14:00-20:00 - punk rock bbq @ kelly's. hamtramck. $7 + beer costs.
20:00-01:00 - saajtak record release @ ghost light. hamtramck. $10.
01:30-08:00? - there are two options for secret show #2 until an unknown time in the morning. i can't post here. the cops are savage, lately. but, look around. $15?

if i stay, i'll then eat again, and i'll pay around $10.

sun:
12:00-14:00 - opera 101 @ voigt park. boston-edison. $0.
15:00-17:00+ - socialist book club meeting @ 2283 holbrook. hamtramck. $0 + coffee.
19:30-00:00 - cherubs + child bite @ small's. hamtramck. $13 + beer costs.
you're just numb after that, aren't you?

have another grape. they're good for you.
on second thought, i found exactly what i was looking for. and, i bet bono is jealous. i'm not this edgy in real life, though. i could keep going, but i don't want to turn your ears to clay. and, you're mullin' over why i'm doing this, too.

i'm sorry. really.

i am almost certainly not going to go out on friday afternoon and come back on sunday night. but, at this point, i have enough planned that i could.

we'll see what feels right.

and, i'll wait until next week before i do groceries.
when you haven't eaten in a while, pictures of greasy food start to look particularly appetizing. mmmm.

actually, i've had some fruit salad and i've been drinking coffee (with chocolate soy) all week. so, i'm not fasting. atheists don't fast, they at most toy with bulimia. i'll hit my target on friday morning, but i actually want to avoid having a giant plate of spaghetti when i do.

i stopped this morning to clean, and in turn stopped cleaning to do a grocery list, and then stopped the grocery list to research shows this weekend, because i didn't want to buy food and then go away for the weekend. if the very hot weather here is being pushed away by the return of that low winter jet stream, the issue should resolve itself, but my fridge here is a little bit low on power and doesn't keep fruit as well as i'd like it to in the humidity. everything's in tupperware, but it's only a half answer. and, no, i'm not turning the fucking a/c on. if i'm going to be away all weekend, it will make sense to wait to get groceries....

i'm iffy on a show on saturday night, but would kind of like to get to small's for a show on sunday evening. i don't expect that i'll actually go all the way to small's just for a few hours, though. and, i can't find a saturday overnight...

i'm leaning towards a no, but we'll see how it goes.

in the mean time, i'm struggling with a stench in this apartment that i can't trace. first of all, i don't know what the smell is. i'm down to three possibilities. the first is that the guy upstairs is storing garbage in his house, and i think that's unlikely - but if he is, then i'm smelling it rotting. the second is that.....he has a black lab. black labs are going to poop, and it's not their fault. so, he has a giant pail of dogshit around somewhere or other, and that's what i'm smelling. and, the third is that i'm smelling him, through some combination of garlic-y food and poor hygiene.
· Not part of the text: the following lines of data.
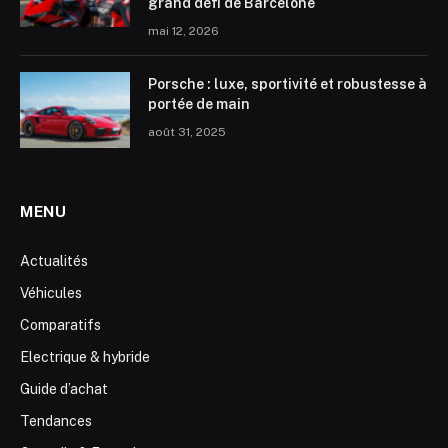
grand défi de Barcelone
mai 12, 2026
Porsche : luxe, sportivité et robustesse à
portée de main
août 31, 2025
MENU
Actualités
Véhicules
Comparatifs
Electrique & hybride
Guide d’achat
Tendances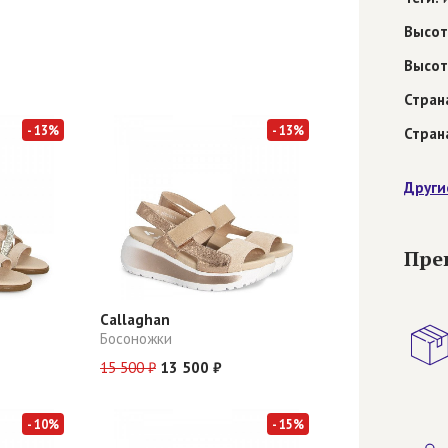
Высот
Высот
Стран
- 13%
- 13%
Стран
Други
Пре
Callaghan
Босоножки
15 500 ₽
13 500 ₽
- 10%
- 15%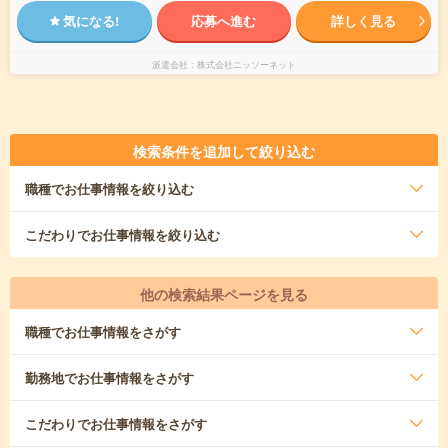
気になる!
応募へ進む
詳しく見る
派遣会社
株式会社ニッソーネット
検索条件を追加して絞り込む
職種
でお仕事情報を絞り込む
こだわり
でお仕事情報を絞り込む
他の検索結果ページを見る
職種
でお仕事情報をさがす
勤務地
でお仕事情報をさがす
こだわり
でお仕事情報をさがす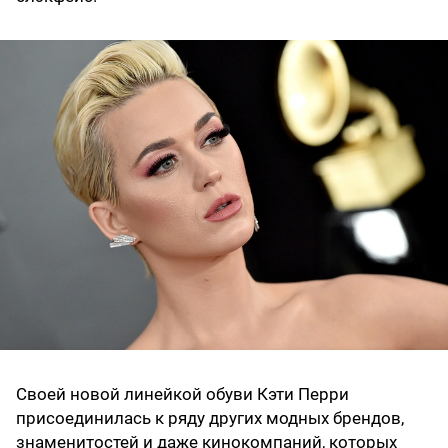
Своей новой линейкой обуви Кэти Перри
присоединилась к ряду других модных брендов,
знаменитостей и даже кинокомпаний, которых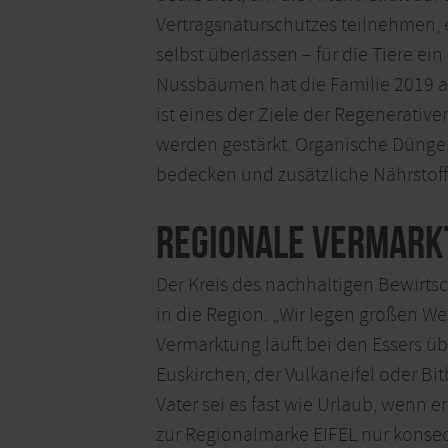
Vertragsnaturschutzes teilnehmen, 
selbst überlassen – für die Tiere e
Nussbäumen hat die Familie 2019 
ist eines der Ziele der Regenerati
werden gestärkt. Organische Dünge
bedecken und zusätzliche Nährstoff
Regionale Vermark
Der Kreis des nachhaltigen Bewirtsc
in die Region. „Wir legen großen Wer
Vermarktung läuft bei den Essers ü
Euskirchen, der Vulkaneifel oder Bi
Vater sei es fast wie Urlaub, wenn e
zur Regionalmarke EIFEL nur konsequ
if i could figure out where it's actually coming from, i could begin to react, but it's the same as it was when i was smelling him smoking - i can't figure out how it's actually getting in.

i crashed around 17:00 or so while ruling out a show at the tangent gallery on friday. you can imagine that electronic music with live guitars is fundamentally intriguing to me, but you can't fix bad dubstep with tasty guitar licks. i could maybe see myself getting into some of this "bass music" as idm if it's orchestrated properly, but you just can't dance to it, and it's not fun when it's stripped down. i had this discussion last week about dubstep: in theory, dubstep for 100-piece orchestra would be phenomenal, but the talent just doesn't exist in the genre. these brostep dudes just don't know shit. if they did....but they just don't. i might change my mind if the weather is nicer than forecast. but, for now, i'm going to finish my run through seeking sunday options to see if i can construct a saturday aft---->sunday eve fun day, and then adjust my grocery list as required.

i should be back to finalizing the sept rebuild, one way or the other, by the afternoon.